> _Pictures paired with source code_
..........
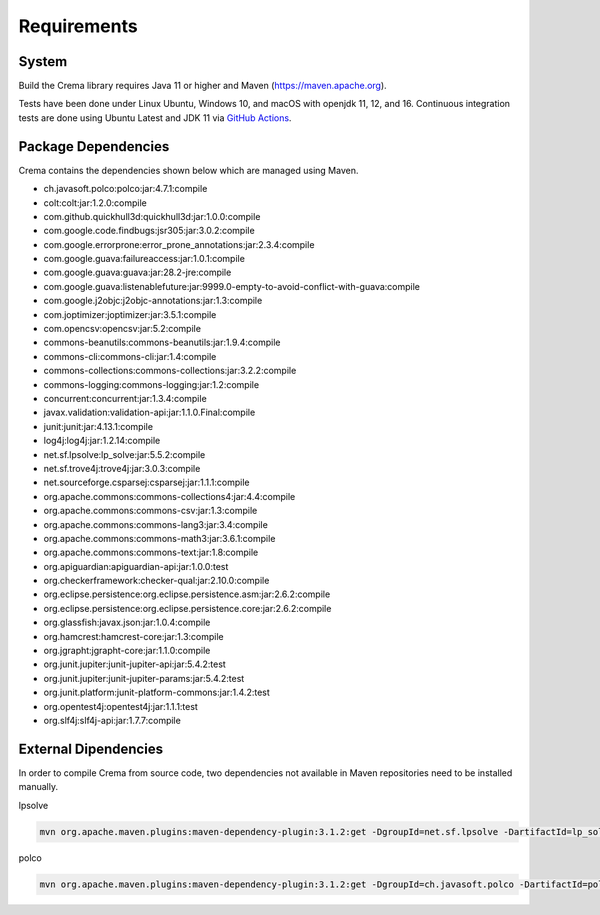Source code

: Requirements
============

System
------

Build the Crema library requires Java 11 or higher and Maven (`https://maven.apache.org <https://maven.apache.org>`_).

Tests have been done under Linux Ubuntu, Windows 10, and macOS with openjdk 11, 12, and 16. Continuous integration tests
are done using Ubuntu Latest and JDK 11 via `GitHub Actions <https://github.com/IDSIA/crema/actions>`_.

Package Dependencies
--------------------

Crema contains the dependencies shown below which are managed using Maven.

- ch.javasoft.polco:polco:jar:4.7.1:compile
- colt:colt:jar:1.2.0:compile
- com.github.quickhull3d:quickhull3d:jar:1.0.0:compile
- com.google.code.findbugs:jsr305:jar:3.0.2:compile
- com.google.errorprone:error_prone_annotations:jar:2.3.4:compile
- com.google.guava:failureaccess:jar:1.0.1:compile
- com.google.guava:guava:jar:28.2-jre:compile
- com.google.guava:listenablefuture:jar:9999.0-empty-to-avoid-conflict-with-guava:compile
- com.google.j2objc:j2objc-annotations:jar:1.3:compile
- com.joptimizer:joptimizer:jar:3.5.1:compile
- com.opencsv:opencsv:jar:5.2:compile
- commons-beanutils:commons-beanutils:jar:1.9.4:compile
- commons-cli:commons-cli:jar:1.4:compile
- commons-collections:commons-collections:jar:3.2.2:compile
- commons-logging:commons-logging:jar:1.2:compile
- concurrent:concurrent:jar:1.3.4:compile
- javax.validation:validation-api:jar:1.1.0.Final:compile
- junit:junit:jar:4.13.1:compile
- log4j:log4j:jar:1.2.14:compile
- net.sf.lpsolve:lp_solve:jar:5.5.2:compile
- net.sf.trove4j:trove4j:jar:3.0.3:compile
- net.sourceforge.csparsej:csparsej:jar:1.1.1:compile
- org.apache.commons:commons-collections4:jar:4.4:compile
- org.apache.commons:commons-csv:jar:1.3:compile
- org.apache.commons:commons-lang3:jar:3.4:compile
- org.apache.commons:commons-math3:jar:3.6.1:compile
- org.apache.commons:commons-text:jar:1.8:compile
- org.apiguardian:apiguardian-api:jar:1.0.0:test
- org.checkerframework:checker-qual:jar:2.10.0:compile
- org.eclipse.persistence:org.eclipse.persistence.asm:jar:2.6.2:compile
- org.eclipse.persistence:org.eclipse.persistence.core:jar:2.6.2:compile
- org.glassfish:javax.json:jar:1.0.4:compile
- org.hamcrest:hamcrest-core:jar:1.3:compile
- org.jgrapht:jgrapht-core:jar:1.1.0:compile
- org.junit.jupiter:junit-jupiter-api:jar:5.4.2:test
- org.junit.jupiter:junit-jupiter-params:jar:5.4.2:test
- org.junit.platform:junit-platform-commons:jar:1.4.2:test
- org.opentest4j:opentest4j:jar:1.1.1:test
- org.slf4j:slf4j-api:jar:1.7.7:compile


External Dipendencies
-------------------------

In order to compile Crema from source code, two dependencies not available in Maven repositories need to be installed
manually.

lpsolve

.. code-block:: java

    mvn org.apache.maven.plugins:maven-dependency-plugin:3.1.2:get -DgroupId=net.sf.lpsolve -DartifactId=lp_solve -Dversion=5.5.2 -Dpackaging=jar -DremoteRepositories=https://raw.github.com/idsia/crema/mvn-repo/

polco

.. code-block:: java

    mvn org.apache.maven.plugins:maven-dependency-plugin:3.1.2:get -DgroupId=ch.javasoft.polco -DartifactId=polco -Dversion=4.7.1 -Dpackaging=jar -DremoteRepositories=https://raw.github.com/idsia/crema/mvn-repo/
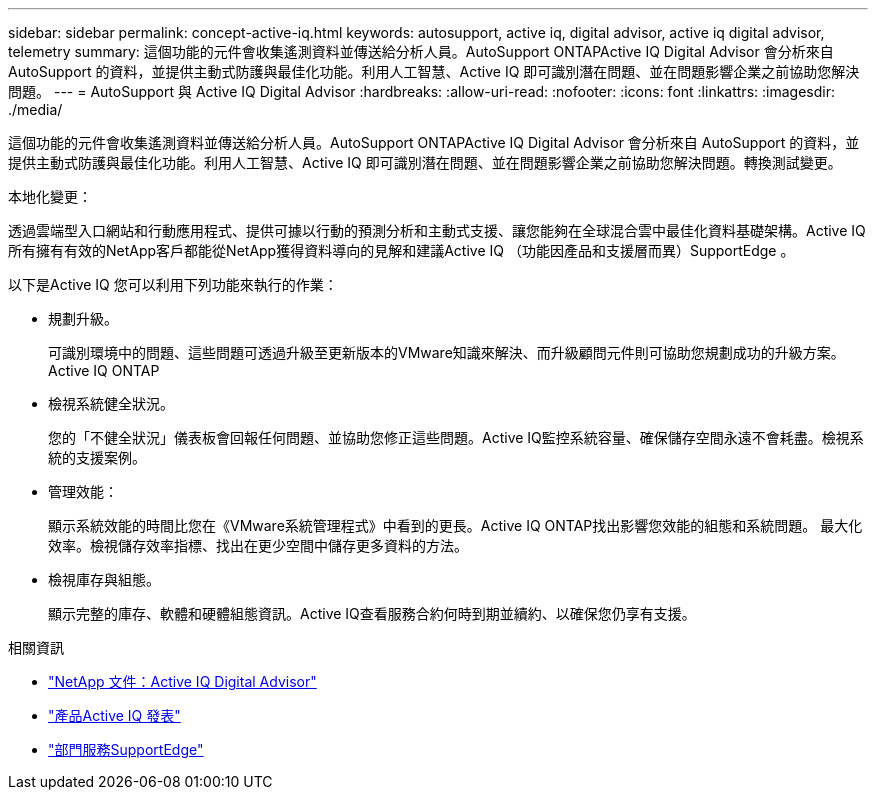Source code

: ---
sidebar: sidebar 
permalink: concept-active-iq.html 
keywords: autosupport, active iq, digital advisor, active iq digital advisor, telemetry 
summary: 這個功能的元件會收集遙測資料並傳送給分析人員。AutoSupport ONTAPActive IQ Digital Advisor 會分析來自 AutoSupport 的資料，並提供主動式防護與最佳化功能。利用人工智慧、Active IQ 即可識別潛在問題、並在問題影響企業之前協助您解決問題。 
---
= AutoSupport 與 Active IQ Digital Advisor
:hardbreaks:
:allow-uri-read: 
:nofooter: 
:icons: font
:linkattrs: 
:imagesdir: ./media/


[role="lead"]
這個功能的元件會收集遙測資料並傳送給分析人員。AutoSupport ONTAPActive IQ Digital Advisor 會分析來自 AutoSupport 的資料，並提供主動式防護與最佳化功能。利用人工智慧、Active IQ 即可識別潛在問題、並在問題影響企業之前協助您解決問題。轉換測試變更。

本地化變更：

透過雲端型入口網站和行動應用程式、提供可據以行動的預測分析和主動式支援、讓您能夠在全球混合雲中最佳化資料基礎架構。Active IQ所有擁有有效的NetApp客戶都能從NetApp獲得資料導向的見解和建議Active IQ （功能因產品和支援層而異）SupportEdge 。

以下是Active IQ 您可以利用下列功能來執行的作業：

* 規劃升級。
+
可識別環境中的問題、這些問題可透過升級至更新版本的VMware知識來解決、而升級顧問元件則可協助您規劃成功的升級方案。Active IQ ONTAP

* 檢視系統健全狀況。
+
您的「不健全狀況」儀表板會回報任何問題、並協助您修正這些問題。Active IQ監控系統容量、確保儲存空間永遠不會耗盡。檢視系統的支援案例。

* 管理效能：
+
顯示系統效能的時間比您在《VMware系統管理程式》中看到的更長。Active IQ ONTAP找出影響您效能的組態和系統問題。
最大化效率。檢視儲存效率指標、找出在更少空間中儲存更多資料的方法。

* 檢視庫存與組態。
+
顯示完整的庫存、軟體和硬體組態資訊。Active IQ查看服務合約何時到期並續約、以確保您仍享有支援。



.相關資訊
* https://docs.netapp.com/us-en/active-iq/["NetApp 文件：Active IQ Digital Advisor"^]
* https://aiq.netapp.com/custom-dashboard/search["產品Active IQ 發表"^]
* https://www.netapp.com/us/services/support-edge.aspx["部門服務SupportEdge"^]

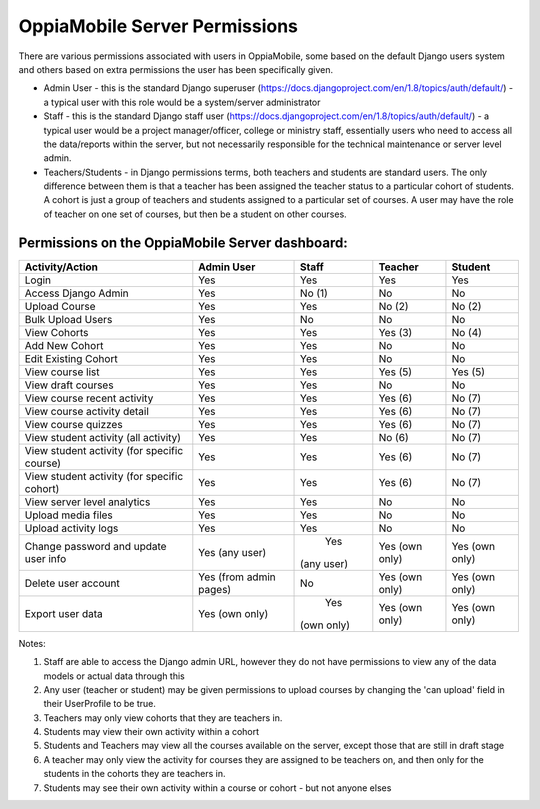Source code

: OppiaMobile Server Permissions
================================

There are various permissions associated with users in OppiaMobile, some based 
on the default Django users system and others based on extra permissions the user
has been specifically given.

* Admin User - this is the standard Django superuser 
  (https://docs.djangoproject.com/en/1.8/topics/auth/default/) - a typical user 
  with this role would be a system/server administrator
* Staff - this is the standard Django staff user 
  (https://docs.djangoproject.com/en/1.8/topics/auth/default/) - a typical user 
  would be a project manager/officer, college or ministry staff, essentially 
  users who need to access all the data/reports within the server, but not 
  necessarily responsible for the technical maintenance or server level admin.
* Teachers/Students - in Django permissions terms, both teachers and students 
  are standard users. The only difference between them is that a teacher has 
  been assigned the teacher status to a particular cohort of students. A cohort 
  is just a group of teachers and students assigned to a particular set of 
  courses. A user may have the role of teacher on one set of courses, but then 
  be a student on other courses.



Permissions on the OppiaMobile Server dashboard:
------------------------------------------------

+------------------------+-------------+----------+----------+----------+
| Activity/Action        | Admin User  | Staff    | Teacher  | Student  |
+========================+=============+==========+==========+==========+
| Login                  | Yes         | Yes      | Yes      | Yes      |
+------------------------+-------------+----------+----------+----------+
| Access Django Admin    | Yes         | No (1)   | No       | No       |
+------------------------+-------------+----------+----------+----------+
| Upload Course          | Yes         | Yes      | No (2)   | No (2)   |
+------------------------+-------------+----------+----------+----------+
| Bulk Upload Users      | Yes         | No       | No       | No       |
+------------------------+-------------+----------+----------+----------+
| View Cohorts           | Yes         | Yes      | Yes (3)  | No (4)   |
+------------------------+-------------+----------+----------+----------+
| Add New Cohort         | Yes         | Yes      | No       | No       |
+------------------------+-------------+----------+----------+----------+
| Edit Existing Cohort   | Yes         | Yes      | No       | No       |
+------------------------+-------------+----------+----------+----------+
| View course list       | Yes         | Yes      | Yes (5)  | Yes (5)  |
+------------------------+-------------+----------+----------+----------+
| View draft courses     | Yes         | Yes      | No       | No       |
+------------------------+-------------+----------+----------+----------+
| View course recent     | Yes         | Yes      | Yes (6)  | No (7)   |
| activity               |             |          |          |          |
+------------------------+-------------+----------+----------+----------+
| View course activity   | Yes         | Yes      | Yes (6)  | No (7)   |
| detail                 |             |          |          |          |
+------------------------+-------------+----------+----------+----------+
| View course quizzes    | Yes         | Yes      | Yes (6)  | No (7)   |
+------------------------+-------------+----------+----------+----------+
| View student activity  | Yes         | Yes      | No (6)   | No (7)   |
| (all activity)         |             |          |          |          |
+------------------------+-------------+----------+----------+----------+
| View student activity  | Yes         | Yes      | Yes (6)  | No (7)   |
| (for specific course)  |             |          |          |          |
+------------------------+-------------+----------+----------+----------+
| View student activity  | Yes         | Yes      | Yes (6)  | No (7)   |
| (for specific cohort)  |             |          |          |          |
+------------------------+-------------+----------+----------+----------+
| View server level      | Yes         | Yes      | No       | No       |
| analytics              |             |          |          |          |
+------------------------+-------------+----------+----------+----------+
| Upload media files     | Yes         | Yes      | No       | No       |
+------------------------+-------------+----------+----------+----------+
| Upload activity logs   | Yes         | Yes      | No       | No       |
+------------------------+-------------+----------+----------+----------+
| Change password and    | Yes         | Yes      | Yes (own | Yes (own |
| update user info       | (any user)  |(any user)| only)    | only)    |
+------------------------+-------------+----------+----------+----------+
| Delete user account    | Yes (from   | No       | Yes (own | Yes (own |
|                        | admin pages)|          | only)    | only)    |
+------------------------+-------------+----------+----------+----------+
| Export user data       | Yes         | Yes      | Yes (own | Yes (own |
|                        | (own only)  |(own only)| only)    | only)    |
+------------------------+-------------+----------+----------+----------+

Notes:

1. Staff are able to access the Django admin URL, however they do not have 
   permissions to view any of the data models or actual data through this
2. Any user (teacher or student) may be given permissions to upload courses by 
   changing the 'can upload' field in their UserProfile to be true.
3. Teachers may only view cohorts that they are teachers in.
4. Students may view their own activity within a cohort
5. Students and Teachers may view all the courses available on the server, 
   except those that are still in draft stage
6. A teacher may only view the activity for courses they are assigned to be 
   teachers on, and then only for the students in the cohorts they are teachers 
   in.
7. Students may see their own activity within a course or cohort - but not 
   anyone elses



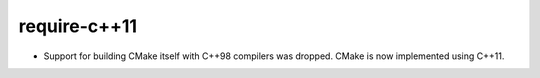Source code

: require-c++11
-------------

* Support for building CMake itself with C++98 compilers was dropped.
  CMake is now implemented using C++11.
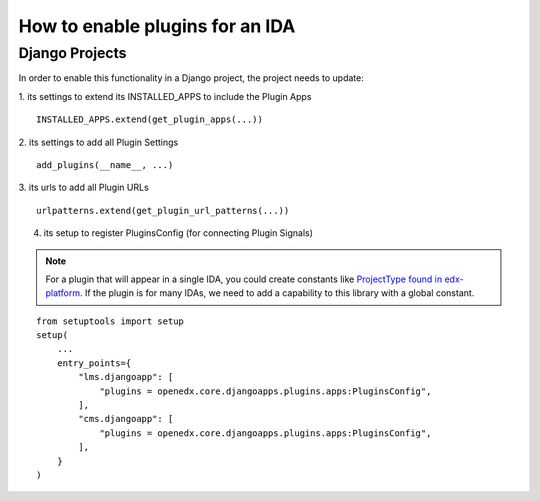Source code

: How to enable plugins for an IDA
================================

Django Projects
---------------

In order to enable this functionality in a Django project, the project needs to
update:

1. its settings to extend its INSTALLED_APPS to include the Plugin Apps
::

   INSTALLED_APPS.extend(get_plugin_apps(...))

2. its settings to add all Plugin Settings
::

   add_plugins(__name__, ...)

3. its urls to add all Plugin URLs
::

   urlpatterns.extend(get_plugin_url_patterns(...))

4. its setup to register PluginsConfig (for connecting Plugin Signals)

.. note:: For a plugin that will appear in a single IDA, you could create constants like `ProjectType found in edx-platform`_. If the plugin is for many IDAs, we need to add a capability to this library with a global constant.

::

    from setuptools import setup
    setup(
        ...
        entry_points={
            "lms.djangoapp": [
                "plugins = openedx.core.djangoapps.plugins.apps:PluginsConfig",
            ],
            "cms.djangoapp": [
                "plugins = openedx.core.djangoapps.plugins.apps:PluginsConfig",
            ],
        }
    )

.. _ProjectType found in edx-platform: https://github.com/edx/edx-platform/blob/dbe40dae1a8b50fea0954e85f76ebf244129186e/openedx/core/djangoapps/plugins/constants.py#L14-L22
..........
> _DIRECTIONS FOR THIS TASK_
Every line that holds the word "then" should be copied from the records.

> _COMPLETED TASK_
  courses. A user may have the role of teacher on one set of courses, but then 
   teachers on, and then only for the students in the cohorts they are teachers 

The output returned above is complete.